(urth) Drotte-Roche mixup
António Marques
entonio at gmail.com
Sun Apr 17 16:28:04 PDT 2011
David Stockhoff wrote:
> Wolfe as a writer has been working against the kind of analysis that
> allows for authorial error in the case of obvious discrepancies that
> have no possible meaning consistent with the rest of the work? That,
> i.e., authors are infallible?
I wasn't even commenting on that, rather on your 'the chapter might have
been insufficiently rewritten' bit. Wolfe has been working against the
kind of analysis that wants art to be shaped according to certain
parametres. The chapter is what it is; barring some strong evidence to
the contrary, it is just how the author intended it to be.

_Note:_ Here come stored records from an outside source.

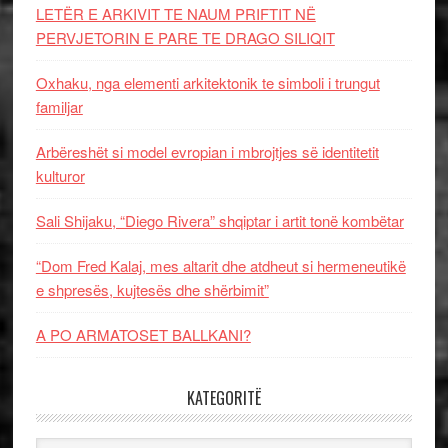
LETËR E ARKIVIT TE NAUM PRIFTIT NË
PERVJETORIN E PARE TE DRAGO SILIQIT
Oxhaku, nga elementi arkitektonik te simboli i trungut
familjar
Arbëreshët si model evropian i mbrojtjes së identitetit
kulturor
Sali Shijaku, “Diego Rivera” shqiptar i artit tonë kombëtar
“Dom Fred Kalaj, mes altarit dhe atdheut si hermeneutikë
e shpresës, kujtesës dhe shërbimit”
A PO ARMATOSET BALLKANI?
KATEGORITË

I'm talking about critics who go on about how a particular work should
have more of this or less of that based on what they think would be more
didactical to the target audience. Do they think when the author reads
their critic, he'll slap his forrid like 'Damn, if only I'd though of
that!'? Certainly it's a rare work of art that its author will think is
perfect; but if there should have been anything different - and most of
the time there isn't any identifiable thing - it's seldom if ever what
such critiques suggest.
Certainly I think the Book of the Long Sun has 135% the length it should
have, but I wouldn't know how to correct that. 'Editing' isn't an
answer, unless it means returning the manuscript with the single
recommendation of 'shorten it' until the author could find out how to do
it himself.
> Or was Drotte momentarily Roche, or Roche Drotte?
>
> Is Severian to be seen, on the basis of one passage, as a clumsy
> bumbling oaf who can't remember anything? Does it mean that he really
> doesn't have a good memory at all but that he pretends and makes things
> up and isn't even very good at it, except that 100% of the rest of the
> time he's extremely good at it?
No, he isn't. His memory is convincingly good in what regards
recollecting even minor events, but can be faulty when it comes to the
details of those events (usually the unimportant ones, but who knows).

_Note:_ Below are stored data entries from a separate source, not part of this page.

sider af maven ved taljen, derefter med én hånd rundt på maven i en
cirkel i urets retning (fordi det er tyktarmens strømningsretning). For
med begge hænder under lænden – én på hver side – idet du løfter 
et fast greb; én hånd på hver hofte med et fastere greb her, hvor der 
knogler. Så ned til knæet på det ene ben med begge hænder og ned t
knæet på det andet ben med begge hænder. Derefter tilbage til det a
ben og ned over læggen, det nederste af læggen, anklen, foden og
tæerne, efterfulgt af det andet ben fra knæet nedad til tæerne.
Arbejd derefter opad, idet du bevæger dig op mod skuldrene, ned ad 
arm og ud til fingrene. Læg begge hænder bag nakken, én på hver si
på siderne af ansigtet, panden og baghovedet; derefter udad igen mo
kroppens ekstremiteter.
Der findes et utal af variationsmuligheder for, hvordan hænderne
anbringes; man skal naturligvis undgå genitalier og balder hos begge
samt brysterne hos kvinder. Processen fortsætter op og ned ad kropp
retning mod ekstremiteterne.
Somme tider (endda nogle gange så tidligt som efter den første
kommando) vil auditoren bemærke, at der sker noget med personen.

> Hey, maybe he made up the whole
> acid-trip to Yesod.
>
> It's not OUR theory that would make analysis of BOTNS impossible---it's
> yours. It's certainly possible that we could discover "errors" that are
> explained by Thecla's or some other's presence in his brain, but this is
> not one of them. YOU are going to have to convince US, Antonio.
I am going to have to convince YOU in order for ME to remain convinced
of what I am convinced??
> Or maybe we could agree that GW the translator screwed up, but Wolfe can
> commit no error.
You seem hung up on the idea that the opposition to the idea that this
is a mistake entails the belief that GW the real person doesn't make
mistakes. I'm yet to see where you got that idea from.